What's wanted is each entry repeated verbatim, minus its images.

/---

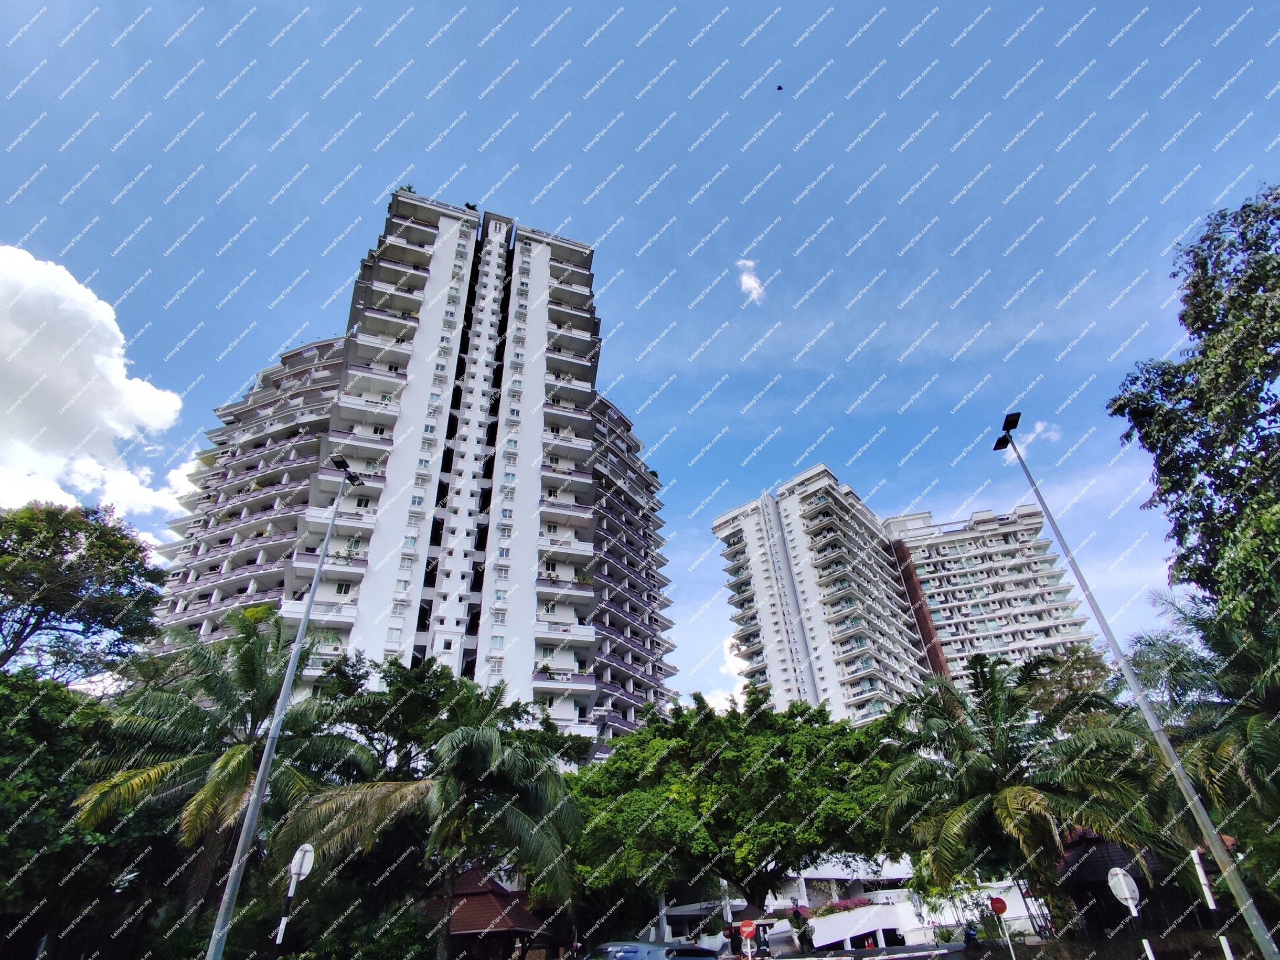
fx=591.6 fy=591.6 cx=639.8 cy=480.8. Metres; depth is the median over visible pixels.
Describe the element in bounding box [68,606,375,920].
palm tree
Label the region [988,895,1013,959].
sign pole
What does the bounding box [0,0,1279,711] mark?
sky
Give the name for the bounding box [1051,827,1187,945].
house
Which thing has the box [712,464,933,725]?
apartment building
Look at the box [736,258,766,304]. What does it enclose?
cloud
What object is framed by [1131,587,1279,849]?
palm tree
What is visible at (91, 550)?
tree
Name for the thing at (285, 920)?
sign pole
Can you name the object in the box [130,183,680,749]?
apartment tower
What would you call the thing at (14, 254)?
cloud
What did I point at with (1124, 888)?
round sign
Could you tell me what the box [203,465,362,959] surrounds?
street lamp
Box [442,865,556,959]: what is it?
pavilion
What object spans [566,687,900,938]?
tree
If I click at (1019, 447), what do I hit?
cloud
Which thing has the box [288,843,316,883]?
round sign
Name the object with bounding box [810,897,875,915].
flowering shrub
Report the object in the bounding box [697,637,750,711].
cloud
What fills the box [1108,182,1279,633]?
tree
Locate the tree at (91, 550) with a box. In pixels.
[0,501,169,681]
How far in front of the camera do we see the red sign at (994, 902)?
15.90 m
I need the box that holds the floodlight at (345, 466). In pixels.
[329,453,363,485]
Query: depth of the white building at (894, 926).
33.11 m
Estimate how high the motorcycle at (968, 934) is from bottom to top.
1.053 m
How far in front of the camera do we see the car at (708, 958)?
14.36 m
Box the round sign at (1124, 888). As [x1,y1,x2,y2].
[1105,867,1141,910]
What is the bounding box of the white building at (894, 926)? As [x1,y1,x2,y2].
[663,857,1023,954]
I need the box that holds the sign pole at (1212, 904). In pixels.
[1189,849,1235,959]
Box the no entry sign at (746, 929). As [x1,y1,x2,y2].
[738,919,756,954]
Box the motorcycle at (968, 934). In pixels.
[961,922,981,951]
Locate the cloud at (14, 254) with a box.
[0,244,194,518]
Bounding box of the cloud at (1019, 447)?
[1009,420,1061,456]
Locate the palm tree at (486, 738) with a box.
[274,653,583,959]
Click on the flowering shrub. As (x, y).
(860, 902)
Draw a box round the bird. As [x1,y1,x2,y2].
[774,83,784,91]
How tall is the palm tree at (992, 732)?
9.032 m
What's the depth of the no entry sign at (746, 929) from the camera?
15.55 m
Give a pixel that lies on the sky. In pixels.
(335, 267)
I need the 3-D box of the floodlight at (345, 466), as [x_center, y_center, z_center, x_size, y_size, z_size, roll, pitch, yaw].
[-7.941,-0.272,15.841,0.690,0.359,1.370,-1,-32,-1]
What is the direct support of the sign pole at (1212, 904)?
on the ground
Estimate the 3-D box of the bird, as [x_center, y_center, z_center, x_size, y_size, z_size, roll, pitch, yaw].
[7.463,-21.074,31.852,0.539,0.230,0.527,-25,-39,32]
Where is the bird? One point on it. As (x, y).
(780, 87)
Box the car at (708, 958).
[587,940,725,959]
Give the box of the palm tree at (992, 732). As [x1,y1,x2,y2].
[876,644,1171,921]
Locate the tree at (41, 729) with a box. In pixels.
[0,666,153,959]
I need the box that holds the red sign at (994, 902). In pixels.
[988,895,1008,914]
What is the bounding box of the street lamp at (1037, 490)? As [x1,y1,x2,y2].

\---

OUTPUT OF THE TASK
fx=591.6 fy=591.6 cx=639.8 cy=480.8. Metres; depth is the median over visible pixels.
Describe the element in bounding box [68,606,375,920].
palm tree
Label the region [988,895,1013,959].
sign pole
What does the bounding box [0,0,1279,711] mark?
sky
Give the name for the bounding box [1051,827,1187,945].
house
Which thing has the box [712,464,933,725]?
apartment building
Look at the box [736,258,766,304]. What does it enclose?
cloud
What object is framed by [1131,587,1279,849]?
palm tree
What is visible at (91, 550)?
tree
Name for the thing at (285, 920)?
sign pole
Can you name the object in the box [130,183,680,749]?
apartment tower
What would you call the thing at (14, 254)?
cloud
What did I point at with (1124, 888)?
round sign
Could you tell me what the box [203,465,362,959] surrounds?
street lamp
Box [442,865,556,959]: what is it?
pavilion
What object spans [566,687,900,938]?
tree
If I click at (1019, 447), what do I hit?
cloud
Which thing has the box [288,843,316,883]?
round sign
Name the object with bounding box [810,897,875,915].
flowering shrub
Report the object in the bounding box [697,637,750,711].
cloud
What fills the box [1108,182,1279,633]?
tree
Locate the tree at (91, 550) with a box. In pixels.
[0,501,169,681]
How far in front of the camera do we see the red sign at (994, 902)?
15.90 m
I need the box that holds the floodlight at (345, 466). In pixels.
[329,453,363,485]
Query: depth of the white building at (894, 926).
33.11 m
Estimate how high the motorcycle at (968, 934) is from bottom to top.
1.053 m
How far in front of the camera do we see the car at (708, 958)?
14.36 m
Box the round sign at (1124, 888). As [x1,y1,x2,y2].
[1105,867,1141,910]
What is the bounding box of the white building at (894, 926)? As [x1,y1,x2,y2].
[663,857,1023,954]
I need the box that holds the sign pole at (1212, 904). In pixels.
[1189,849,1235,959]
Box the no entry sign at (746, 929). As [x1,y1,x2,y2].
[738,919,756,954]
Box the motorcycle at (968, 934). In pixels.
[961,922,981,951]
Locate the cloud at (14, 254) with a box.
[0,244,194,518]
Bounding box of the cloud at (1019, 447)?
[1009,420,1061,456]
Locate the palm tree at (486, 738) with a box.
[274,653,583,959]
Click on the flowering shrub. As (x, y).
(860, 902)
Draw a box round the bird. As [x1,y1,x2,y2].
[774,83,784,91]
How tall is the palm tree at (992, 732)?
9.032 m
What's the depth of the no entry sign at (746, 929) from the camera?
15.55 m
Give a pixel that lies on the sky. In pixels.
(335, 267)
I need the 3-D box of the floodlight at (345, 466), as [x_center, y_center, z_center, x_size, y_size, z_size, roll, pitch, yaw].
[-7.941,-0.272,15.841,0.690,0.359,1.370,-1,-32,-1]
What is the direct support of the sign pole at (1212, 904)?
on the ground
Estimate the 3-D box of the bird, as [x_center, y_center, z_center, x_size, y_size, z_size, roll, pitch, yaw].
[7.463,-21.074,31.852,0.539,0.230,0.527,-25,-39,32]
Where is the bird? One point on it. As (x, y).
(780, 87)
Box the car at (708, 958).
[587,940,725,959]
Give the box of the palm tree at (992, 732). As [x1,y1,x2,y2].
[876,644,1171,921]
Locate the tree at (41, 729) with a box. In pixels.
[0,666,153,959]
I need the box that holds the red sign at (994, 902). In pixels.
[988,895,1008,914]
What is the bounding box of the street lamp at (1037, 490)? As [x1,y1,x2,y2].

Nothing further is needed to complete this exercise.